JG No matter where you are there are funny things happening. There are horrible times in the ghastly 20th century. Even now at Guantanamo Bay. But I’m sure that even there somebody has slipped on a banana peal. Life is happening. It’s about life. It doesn’t stop going on because you’re in a horrible situation.
Question Was the language different then from what it is today. Social media, Facebook and texting have changed the way we communicate. Is there a difference in the use of language in the play?
JG Back then we wanted Walter Winchell for our gossip. We wanted H.V. Kaltenborn or Lowell Thomas for the seriousness of our news. Alexander Humphreys Woollcott was one of the most famous men in the world. He would be completely forgotten were it not for The Man Who Came to Dinner. He was a great wit who went after everything.

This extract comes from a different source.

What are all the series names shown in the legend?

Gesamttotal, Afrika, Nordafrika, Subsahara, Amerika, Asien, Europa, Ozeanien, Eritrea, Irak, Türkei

(One of New York's most prolific drama critics, Woolcott was banned for a time from reviewing certain Broadway shows due to his florid and often vitriolic prose He sued the Shubert theater organization for violation of the New York Civil Rights Act, but lost in the state's highest court in 1916 on the grounds that only discrimination on the basis of race, creed or color was unlawful. From 1929 to 1934, he wrote a column called "Shouts and Murmurs" for The New Yorker.)
Pundits back then with formidable they quoted Herodotus and Thucydides as their models. Back then was a much more intellectual time. There was admiration for intellectual thinking. In our elitist world today any show of intellect is regarded as showing off and suspect. There was a pride back then in a grandeur of tone. People studied rhetoric. More so than we do today.
Hemingway was a newspaper man. It’s why he was such a great war reporter. Just tell the facts as they are. That’s always what the news does best. As the New York Times says “All the News That’s Fit to Print.”
I don’t think you have to struggle to get the outside world into the play. It centers around an anarchist who has shot a cop. In the original it was a young American who shot a black cop. This time the anarchist is an immigrant. The shooter is from Germany by way of Czechoslovakia. He came to America to flee the Nazis. He gets tied up with a pro Nazi policeman. So you don’t have to search out for the politics they are built right into the story.